I really do not understand the Unique Readability Theorem proof (in Enderton's book). The proof essentially goes that we have wffs $\alpha, \beta, \gamma, \delta$, and that if we assume $(\alpha \wedge \beta) = (\gamma \wedge \delta)$ then by deleting the first parenthesis on both sides of the equality, i.e. $\alpha \wedge \beta) = \gamma \wedge \delta)$, that this forces $\alpha = \gamma$, because otherwise $\alpha$ might be a proper initial segment of $\gamma$. But isn't it possible that $\alpha$ is something completely different from $\gamma$, i.e. $\alpha = (X), \gamma = (Y)$, so why is $\alpha$ forced to equal $\gamma$? I must be missing something, but I don't really get what.
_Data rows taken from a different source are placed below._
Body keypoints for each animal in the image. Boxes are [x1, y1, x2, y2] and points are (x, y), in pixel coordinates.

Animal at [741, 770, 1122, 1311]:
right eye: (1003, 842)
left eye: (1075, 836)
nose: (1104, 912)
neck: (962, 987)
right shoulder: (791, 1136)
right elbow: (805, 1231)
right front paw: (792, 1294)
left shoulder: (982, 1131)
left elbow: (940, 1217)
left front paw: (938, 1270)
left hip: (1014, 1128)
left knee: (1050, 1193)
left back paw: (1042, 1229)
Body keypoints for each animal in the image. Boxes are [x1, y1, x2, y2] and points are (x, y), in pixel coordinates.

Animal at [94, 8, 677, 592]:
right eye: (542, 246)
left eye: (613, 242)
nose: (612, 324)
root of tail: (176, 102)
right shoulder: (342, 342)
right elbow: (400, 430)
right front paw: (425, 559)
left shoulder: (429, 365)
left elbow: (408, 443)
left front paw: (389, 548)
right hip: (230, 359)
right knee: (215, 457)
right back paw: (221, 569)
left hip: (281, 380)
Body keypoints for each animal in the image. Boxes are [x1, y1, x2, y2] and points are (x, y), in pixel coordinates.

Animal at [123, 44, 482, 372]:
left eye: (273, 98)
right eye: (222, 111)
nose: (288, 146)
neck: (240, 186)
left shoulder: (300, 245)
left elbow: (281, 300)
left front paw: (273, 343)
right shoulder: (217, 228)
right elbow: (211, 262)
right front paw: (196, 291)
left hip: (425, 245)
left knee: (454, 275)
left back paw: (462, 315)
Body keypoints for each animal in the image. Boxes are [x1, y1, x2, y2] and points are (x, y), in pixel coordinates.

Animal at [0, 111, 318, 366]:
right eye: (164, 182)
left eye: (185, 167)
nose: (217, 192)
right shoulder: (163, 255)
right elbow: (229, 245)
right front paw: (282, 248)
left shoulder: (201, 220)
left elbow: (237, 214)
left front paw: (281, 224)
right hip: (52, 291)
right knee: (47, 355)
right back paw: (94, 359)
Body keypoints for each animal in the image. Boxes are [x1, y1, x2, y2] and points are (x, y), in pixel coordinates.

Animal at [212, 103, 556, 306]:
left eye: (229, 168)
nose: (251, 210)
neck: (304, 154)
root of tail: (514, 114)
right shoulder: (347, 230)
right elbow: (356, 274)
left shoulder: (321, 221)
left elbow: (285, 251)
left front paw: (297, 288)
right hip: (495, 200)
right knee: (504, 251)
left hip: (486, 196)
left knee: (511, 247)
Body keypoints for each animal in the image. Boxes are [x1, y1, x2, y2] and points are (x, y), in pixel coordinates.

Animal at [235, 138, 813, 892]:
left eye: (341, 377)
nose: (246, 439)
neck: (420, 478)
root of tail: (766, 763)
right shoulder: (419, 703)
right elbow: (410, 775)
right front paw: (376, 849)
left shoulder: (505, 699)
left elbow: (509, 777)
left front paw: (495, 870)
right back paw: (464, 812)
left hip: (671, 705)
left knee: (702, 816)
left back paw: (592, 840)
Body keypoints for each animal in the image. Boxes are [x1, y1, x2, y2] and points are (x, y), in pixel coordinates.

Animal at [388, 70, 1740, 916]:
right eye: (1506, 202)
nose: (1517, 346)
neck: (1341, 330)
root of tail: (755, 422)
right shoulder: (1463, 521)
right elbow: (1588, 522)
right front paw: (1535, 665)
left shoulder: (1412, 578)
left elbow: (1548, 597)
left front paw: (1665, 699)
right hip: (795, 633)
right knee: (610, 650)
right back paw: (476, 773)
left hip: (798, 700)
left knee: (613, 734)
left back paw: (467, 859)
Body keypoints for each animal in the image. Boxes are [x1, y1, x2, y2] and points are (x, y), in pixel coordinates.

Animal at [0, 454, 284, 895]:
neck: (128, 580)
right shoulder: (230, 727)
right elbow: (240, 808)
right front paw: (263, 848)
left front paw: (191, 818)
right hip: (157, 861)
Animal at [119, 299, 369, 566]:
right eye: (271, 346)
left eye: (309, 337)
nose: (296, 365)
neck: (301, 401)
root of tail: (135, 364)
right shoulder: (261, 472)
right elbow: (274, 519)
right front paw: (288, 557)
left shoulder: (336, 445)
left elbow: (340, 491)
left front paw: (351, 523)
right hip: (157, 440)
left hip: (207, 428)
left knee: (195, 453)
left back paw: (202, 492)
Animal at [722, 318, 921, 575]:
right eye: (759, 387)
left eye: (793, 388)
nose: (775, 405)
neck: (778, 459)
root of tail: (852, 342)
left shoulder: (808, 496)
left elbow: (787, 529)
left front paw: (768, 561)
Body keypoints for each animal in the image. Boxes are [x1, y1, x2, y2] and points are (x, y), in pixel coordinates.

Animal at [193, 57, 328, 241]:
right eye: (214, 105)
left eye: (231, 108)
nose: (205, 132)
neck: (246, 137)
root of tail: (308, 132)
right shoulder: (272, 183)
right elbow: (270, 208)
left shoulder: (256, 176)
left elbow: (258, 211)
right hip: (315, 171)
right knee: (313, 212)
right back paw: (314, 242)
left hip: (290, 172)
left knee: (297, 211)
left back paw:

EDIT: In fact, couldn't we let $\alpha = (X), \beta = (Y), \gamma = (Y), \delta = (X)$ and have the equality still hold?
See Herbert Enderton, A Mathematical Introduction to Logic (2nd ed - 2001).
The Unique Readibility Theorem [page 40] says that for any formula $\varphi$, its immediate predecessors (that are well-formed formulae !) are uniquely determined.
This means that each formula, written without "colloquialisms" : e.g. as $(\alpha \land \beta)$ and not $\alpha \land \beta$, is "built-up from the set of sentence symbols by the five operations in a unique way.
Consider the formula $\varphi$ and assume that we can decompose it in two different way :
Consider the cases :
(i) $\alpha$ and $\gamma$ are different.
Both $\alpha$ and $\gamma$ are proper initial segments of $\varphi$ (i.e. initial substrings of $\varphi$); thus, one must be a proper initial segment of the other.
Then, say, $\alpha$ is a proper initial segment of $\gamma$ (of course, $\alpha$ is nonempty : otherwise our $\varphi$ is $(\land \beta)$, that it is not well-formed).
By Lemma 13B [page 30], being a proper initial segment of the wff $\gamma$, $\alpha$ has more left brackets than right ones; but $\alpha$ is also a wff and thus, by Lemma 13A [page 30], it has the same number of left and right brackets. Impossible!
The other case, $\gamma$ being a proper initial segment of $\alpha$ instead, is equally impossible.
(ii) If $\alpha$ and $\gamma$ match, this forces $\beta$ and $\delta$ to be the same string, since the strings $(\alpha \land \beta)$ and $(\gamma \land \delta)$ are the same, and it's okay again.
Having answered "no" in all cases, we are done.